夏野菜には水分やカリウムを豊富に含んでいるものが多く、こもった熱を身体の中から冷ましてくれる。トマトやキュウリなど生で食べられるものも多く、夏に不足しがちな栄養素を簡単に補給できる。旬のものを旬の時期に食べることは理にかなっているのだ。

私たちは食べて消化することで、エネルギーをつくり出して体を温めている。食事を抜くと夏でも血行が悪くなり、体が冷えやすくなる。寝ている間に人の体温は低下するため、起床後に体温を上昇させるためにも朝食が役立つ。

体温が低いと、人はエネルギーを節約しようと自然に動きを小さくしがちになる。エネルギーが十分にあれば身体も脳も活動的になり、朝一番の「なんだかやる気が出ない」が解消される。体温を上げて代謝を良くすることで、疲れにくい体をつくりたい。

そのためには、たんぱく質を取ることが大切だ。たんぱく質は血液や筋肉などをつくる主要な成分で体調の維持には欠かせない。糖質や脂肪とは異なり体に蓄えることができないため、食事で補給することが必要だ。

良質なたんぱく質が取れる食品は肉や魚、卵、乳製品、納豆や豆腐など大豆製品などがある。コンビーフや焼き鳥缶、サバ缶、ツナ缶など調理済みの缶詰を選ぶと食事に取り入れやすい。大豆やミックスビーンズのドライパックの缶詰は、ふっくら蒸しあがった豆類を開けてすぐ食べられる。暑い夏にこそ活用したい。
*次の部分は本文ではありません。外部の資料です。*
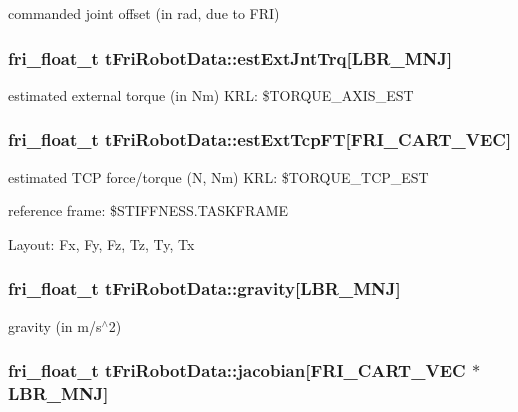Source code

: commanded joint offset (in rad, due to \-F\-R\-I) \hypertarget{structtFriRobotData_aa2acaa7fa59afaf684164aaa57652e26}{
\subsubsection[{est\-Ext\-Jnt\-Trq}]{\setlength{\rightskip}{0pt plus 5cm}fri\-\_\-float\-\_\-t {\bf t\-Fri\-Robot\-Data\-::est\-Ext\-Jnt\-Trq}\mbox{[}{\bf \-L\-B\-R\-\_\-\-M\-N\-J}\mbox{]}}}\label{structtFriRobotData_aa2acaa7fa59afaf684164aaa57652e26}
estimated external torque (in \-Nm) \-K\-R\-L\-: \$\-T\-O\-R\-Q\-U\-E\-\_\-\-A\-X\-I\-S\-\_\-\-E\-S\-T \hypertarget{structtFriRobotData_a800976e07d320eb1e96c16b0247535a2}{
\subsubsection[{est\-Ext\-Tcp\-F\-T}]{\setlength{\rightskip}{0pt plus 5cm}fri\-\_\-float\-\_\-t {\bf t\-Fri\-Robot\-Data\-::est\-Ext\-Tcp\-F\-T}\mbox{[}{\bf \-F\-R\-I\-\_\-\-C\-A\-R\-T\-\_\-\-V\-E\-C}\mbox{]}}}\label{structtFriRobotData_a800976e07d320eb1e96c16b0247535a2}
estimated \-T\-C\-P force/torque (\-N, \-Nm) \-K\-R\-L\-: \$\-T\-O\-R\-Q\-U\-E\-\_\-\-T\-C\-P\-\_\-\-E\-S\-T
\begin{DoxyItemize}
\item reference frame\-: \$\-S\-T\-I\-F\-F\-N\-E\-S\-S.\-T\-A\-S\-K\-F\-R\-A\-M\-E
\item \-Layout\-: \-Fx, \-Fy, \-Fz, \-Tz, \-Ty, \-Tx 
\end{DoxyItemize}\hypertarget{structtFriRobotData_a5f379bf87bcedf36928c76f66f29450f}{
\subsubsection[{gravity}]{\setlength{\rightskip}{0pt plus 5cm}fri\-\_\-float\-\_\-t {\bf t\-Fri\-Robot\-Data\-::gravity}\mbox{[}{\bf \-L\-B\-R\-\_\-\-M\-N\-J}\mbox{]}}}\label{structtFriRobotData_a5f379bf87bcedf36928c76f66f29450f}
gravity (in m/s$^\wedge$2) \hypertarget{structtFriRobotData_ac8e9fe5c4f22e7bfbc4715ff952aea6e}{
\subsubsection[{jacobian}]{\setlength{\rightskip}{0pt plus 5cm}fri\-\_\-float\-\_\-t {\bf t\-Fri\-Robot\-Data\-::jacobian}\mbox{[}{\bf \-F\-R\-I\-\_\-\-C\-A\-R\-T\-\_\-\-V\-E\-C} $\ast${\bf \-L\-B\-R\-\_\-\-M\-N\-J}\mbox{]}}}\label{structtFriRobotData_ac8e9fe5c4f22e7bfbc4715ff952aea6e}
ただ、たんぱく質を取るだけでは夏バテは防げない。炭水化物や脂質、汗で失われがちなカリウムなどのミネラル、ビタミンなどをバランス良く取ることが大切だ。

そうめんや冷やしうどんを食べるときは、麺つゆをトマトジュースで割り、キュウリとオリーブ油を加えるとよい。シラスやサバ缶などを入れるのもおススメだ。夏に不足しがちなカリウムやビタミン類をカラフルな夏野菜でおいしく補給し、熱中症や夏バテを防いで元気に夏を過ごしたい。

今泉マユ子(いまいずみ・まゆこ)
1969年生まれ。管理栄養士として企業の社員食堂、病院や保育園に勤務。缶詰やレトルト食品を使った時短レシピのアレンジのほか、防災食アドバイザーとしても活躍。